Дело Артамоновых 2 (стр. 7 из 27)

— Дети у тебя — хорошие, они и узнают про нас, — не беда, а вот если город узнает...

Она вздрогнула всем телом.

— Ну, ничего, — шепнул Илья.

Как-то она полюбопытствовала:

— Скажи-ка: вот-человека ты убил, не снится он тебе?

Равнодушно почесывая бороду, Илья ответил:

— Нет, я крепко сплю, снов не вижу. Да и чему сниться? Я и не видал, каков он. Ударили меня, я едва на ногах устоял, треснул кого-то кистенем по башке, потом — другого, а третий убежал.

Вздохнув, он с обидой проворчал:

— Наткнутся на тебя дураки, а ты за них отвечай богу...

Несколько минут лежали молча.

— Задремал?

— Нет.

— Иди, светать скоро начнет; на стройку пойдешь? Ох, умаешься ты со мной...

— Не бойся, — на будни хватило, хватит и на праздник, — похвалился Артамонов, одеваясь.

Он идет по холодку, в перламутровом сумраке раннего утра; ходит по своей земле, сунув руки за спину под кафтан; кафтан приподнялся петушиным хвостом;

Артамонов давит тяжелой ногою стружку, щепу, думает: "Олешке надо дать выгуляться, пускай с него пена сойдет. Трудный парень, а — хорош".

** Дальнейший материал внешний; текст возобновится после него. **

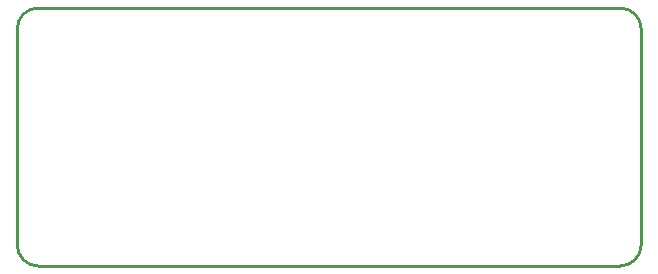
<source format=gko>
G04*
G04 #@! TF.GenerationSoftware,Altium Limited,Altium Designer,21.2.1 (34)*
G04*
G04 Layer_Color=16711935*
%FSLAX25Y25*%
%MOIN*%
G70*
G04*
G04 #@! TF.SameCoordinates,24BC1A3A-2B15-4BCB-8D07-746B5B0C7B57*
G04*
G04*
G04 #@! TF.FilePolarity,Positive*
G04*
G01*
G75*
%ADD14C,0.01000*%
D14*
X201000Y-43000D02*
G03*
X208000Y-36000I0J7000D01*
G01*
Y36000D02*
G03*
X201000Y43000I-7000J0D01*
G01*
X7000D02*
G03*
X0Y36000I0J-7000D01*
G01*
Y-36000D02*
G03*
X7000Y-43000I7000J0D01*
G01*
Y-43000D02*
X201000D01*
X0Y-36000D02*
Y36000D01*
X7000Y43000D02*
X201000D01*
X208000Y-36000D02*
Y36000D01*
M02*

</source>
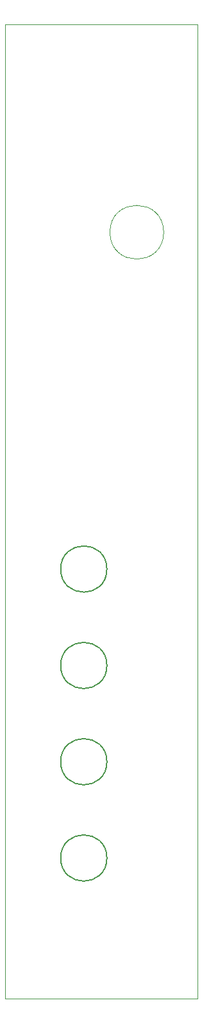
<source format=gbr>
%TF.GenerationSoftware,KiCad,Pcbnew,(5.1.6)-1*%
%TF.CreationDate,2021-04-21T22:03:43+02:00*%
%TF.ProjectId,answertainty faceplate,616e7377-6572-4746-9169-6e7479206661,rev?*%
%TF.SameCoordinates,Original*%
%TF.FileFunction,Profile,NP*%
%FSLAX46Y46*%
G04 Gerber Fmt 4.6, Leading zero omitted, Abs format (unit mm)*
G04 Created by KiCad (PCBNEW (5.1.6)-1) date 2021-04-21 22:03:43*
%MOMM*%
%LPD*%
G01*
G04 APERTURE LIST*
%TA.AperFunction,Profile*%
%ADD10C,0.050000*%
%TD*%
%TA.AperFunction,Profile*%
%ADD11C,0.150000*%
%TD*%
G04 APERTURE END LIST*
D10*
X122550000Y-78220000D02*
G75*
G03*
X122550000Y-78220000I-3550000J0D01*
G01*
D11*
X115050000Y-160770000D02*
G75*
G03*
X115050000Y-160770000I-3050000J0D01*
G01*
X115050000Y-148070000D02*
G75*
G03*
X115050000Y-148070000I-3050000J0D01*
G01*
X115050000Y-135370000D02*
G75*
G03*
X115050000Y-135370000I-3050000J0D01*
G01*
X115050000Y-122650000D02*
G75*
G03*
X115050000Y-122650000I-3050000J0D01*
G01*
D10*
X101600000Y-179300000D02*
X127000000Y-179300000D01*
X127000000Y-50800000D02*
X101600000Y-50800000D01*
X127000000Y-50800000D02*
X127000000Y-179300000D01*
X101600000Y-50800000D02*
X101600000Y-179300000D01*
M02*

</source>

Ложится на песок или на кучу стружек и быстро засыпает. В зеленоватом небе ласково разгорается заря; вот солнце хвастливо развернуло над землею павлиний хвост лучей и само, золотое, всплыло вслед за ним; проснулись рабочие и, видя распростертое большое тело, предупреждают друг друга:

— Тут!

Скуластый Тихон Вялов, держа на плече железный заступ, смотрит на Артамонова мерцающими глазами так, точно хочет перешагнуть через него и — не решается.

Муравьиная суета людей, крики, стук не будят большого человека; лежа в небо лицом, он храпит, как тупая пила, — землекоп идет прочь, оглядываясь, мигая, как ушибленный по голове. Из дома вышел Алексей в белой холщовой рубахе, в синих портах, он легко, как по воздуху, идет купаться и обходит дядю осторожно, точно боясь разбудить его тихим скрипом стружки под ногами. Никита еще засветло уехал в лес; почти каждый день он привозит оттуда воза два перегноя, сваливая его на месте, расчищенном для сада, он уже насадил берез, клена, рябины, черемухи, а теперь копает в песке глубокие ямы, забивая их перегноем, илом, глиной, — это для плодовых деревьев. По праздникам ему помогает работать Тихон Вялов.

— Сады садить — дело безобидное, — говорит он. Дергая себя за ухо, ходит Петр Артамонов, посматривает на работу. Сочно всхрапывает пила, въедаясь в дерево, посвистывают, шаркая, рубанки, звонко рубят топоры, слышны смачные шлепки извести, и всхлипывает точило, облизывая лезвие топора. Плотники, поднимая балку, поют "Дубинушку", молодой голос звонко выводит:

Пришел к Марье кум Захарий,

Кулаком Марью по харе...

— Грубо поют, — сказал Петр землекопу Вялову, — тот, стоя по колено в песке, ответил:

— Всё едино чего петь...

— Как это?

— В словах души нет.

"Непонятный мужик", — подумал Петр, отходя от него и вспоминая, что, когда отец предложил Вялову место наблюдающего за работой, мужик этот ответил, глядя под ноги отцу:

— Нет, я не гожусь на это, не умею людями распоряжаться. Ты меня в дворники возьми...

Отец крепко обругал его.

... Холодная, мокрая пришла осень, сады покрылись ржавчиной, черные железные лева тоже проржавели рыжими пятнами; посвистывал сырой ветер, сгоняя в реку, бледные растоптанные стружки. Каждое утро к амбару подъезжали телеги, груженные льном, запряженные шершавыми лошадями. Петр принимал товар, озабоченно следя, как бы эти бородатые, угрюмые мужики не подсунули "потного", смоченного для веса водою, не продали бы простой лен по цене "долгунца". Трудно было ему с мужиками; нетерпеливый Алексей яростно ругался с ними. Отец уехал в Москву, вслед за ним отправилась теща, будто бы на богомолье. Вечерами, за чаем, за ужином, Алексей сердито жаловался:

— Скучно тут жить, не люблю я здешних...

Этим он всегда раздражал Петра.

— Сам-то хорош! Задираешь всех. Хвастать любишь.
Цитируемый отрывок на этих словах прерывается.